Stephen doesn’t believe the policy is motivated by an urge to protect soldiers.
“They couldn’t care less about their soldiers, they pretend they do, but they’ve used them as cannon fodder for centuries,” says Stephen, whose father fought in the British Army. “Their problem is that it would expose what the policy was. They are protecting themselves.
“If they would only realise the British government today, they are not responsible for the Troubles, they are not responsible for the atrocities, they’re not responsible for siding with one faction or another. They can put their hands up and say, ‘Terrible things were done in the past and let’s look at them and make sure they’re not going to happen again.
He describes it as the “most unjust” legislation since the Penal Laws and warns: “It will play in to the hands of those who advocate violence as the only response to injustice. That’s what’s going to happen.”
He admits that occasionally when he discusses the Showband Massacre, some people ask: ‘What about the killings by republicans?’

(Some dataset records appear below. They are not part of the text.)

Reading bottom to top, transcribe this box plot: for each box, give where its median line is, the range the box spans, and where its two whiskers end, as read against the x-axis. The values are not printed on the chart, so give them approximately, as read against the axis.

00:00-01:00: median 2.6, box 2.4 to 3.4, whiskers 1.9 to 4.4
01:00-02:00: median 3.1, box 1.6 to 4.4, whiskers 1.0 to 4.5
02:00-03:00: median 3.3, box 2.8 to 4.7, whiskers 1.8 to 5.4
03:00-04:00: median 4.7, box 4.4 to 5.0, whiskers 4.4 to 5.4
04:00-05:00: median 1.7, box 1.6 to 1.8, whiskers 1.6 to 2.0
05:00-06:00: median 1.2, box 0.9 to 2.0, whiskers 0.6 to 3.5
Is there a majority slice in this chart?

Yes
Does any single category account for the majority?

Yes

“We seem to have this political correctness where we’re afraid to mention one atrocity by one particular group without mentioning another - we shouldn’t have to do that. We should be able to stand up and talk about one atrocity - whether it’s the Dublin and Monaghan Bombings, whether it’s Belturbet, whether it’s Enniskillen or Omagh or any of these - without having to feel obliged to also counteract it, by going - ‘Having said that, we must also speak about an atrocity carried out by somebody else’. That is unhealthy - it’s not only ‘whataboutery’ but what actually happens is that one seems to cancel out the other and the conclusion is people say, ‘Oh look, it was a crazy time and they were all at it, they were all killing each other - so just draw a line under it.’
“That’s not right, we shouldn’t have to do that. We should be able to talk about these things in isolation.”

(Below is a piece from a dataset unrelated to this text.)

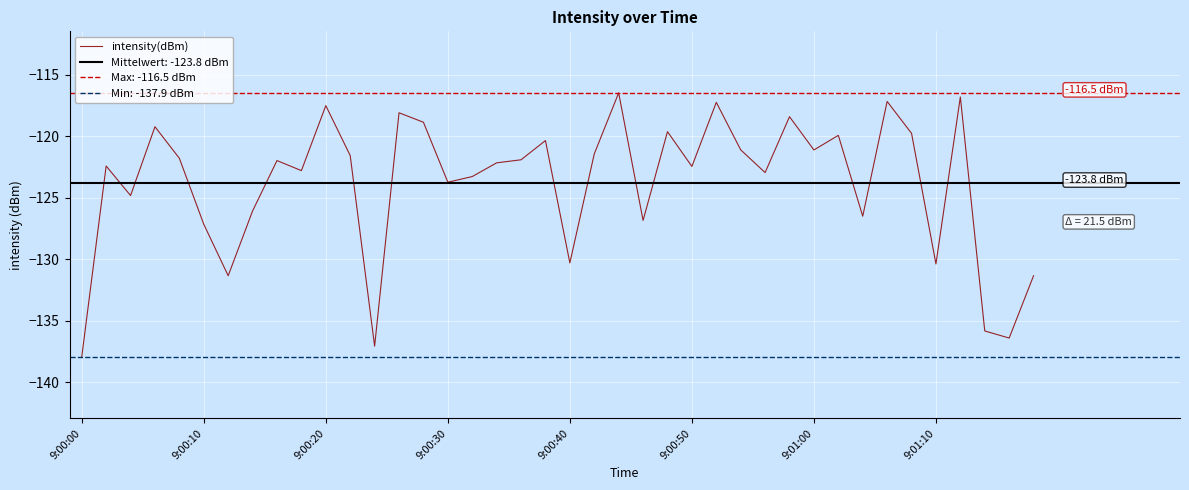

What is the maximum value for intensity(dBm)?

-116.5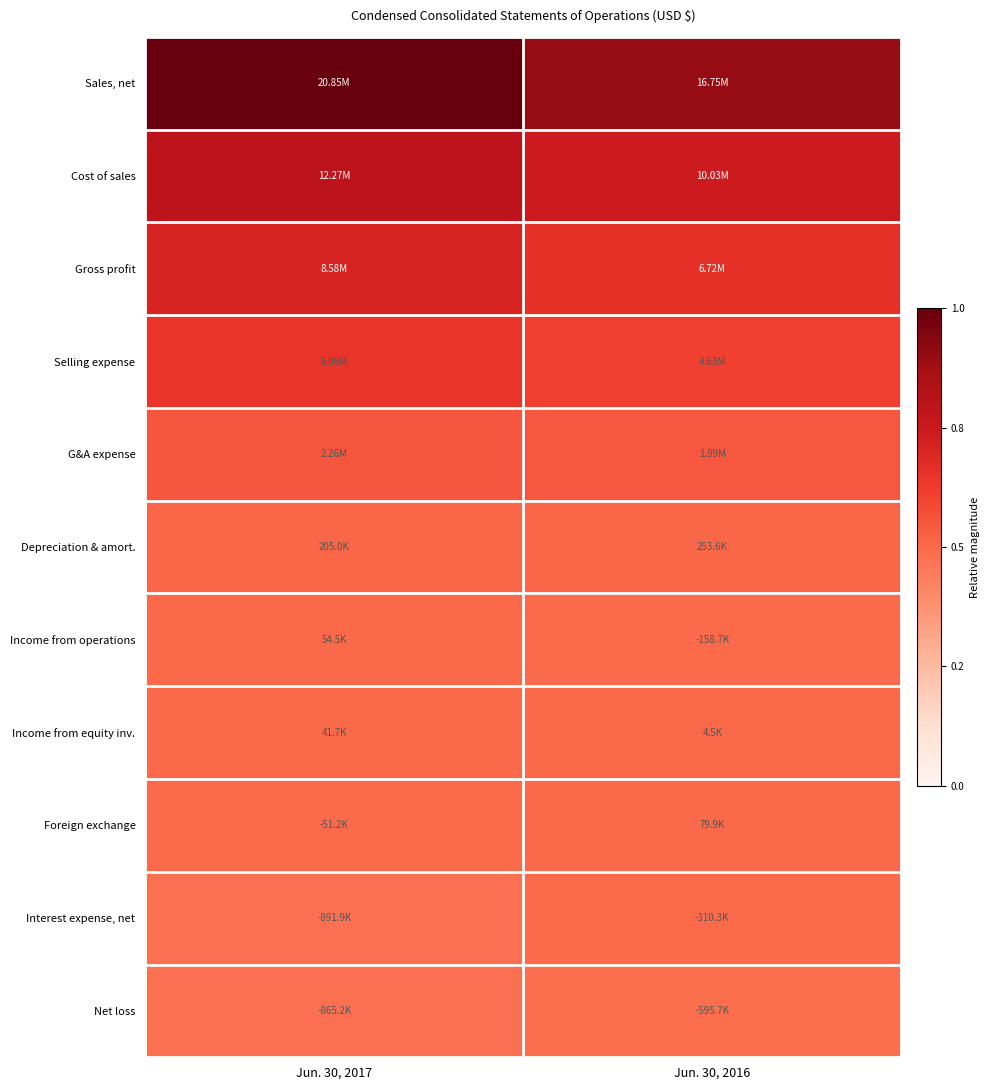

At how many categories does at least one series exceed 0?

2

Politically speaking he “hopes” to see an ‘agreed united Ireland’ in the future. However, he thinks an important first step - even before reconciliation with unionists - is the reconciliation between nationalists, north and south.
“We should look at the hurt that’s felt by northern nationalists when people turned their backs on them and left them to deal with a situation that basically held them as second class citizens.” He says nationalists’ pain caused by partition is “conveniently” overlooked but must be acknowledged.
“That’s a reconciliation that’s never ever mentioned.”
He says he was guilty of it too.
“The North may as well have been the North Pole until it impacted on my life.”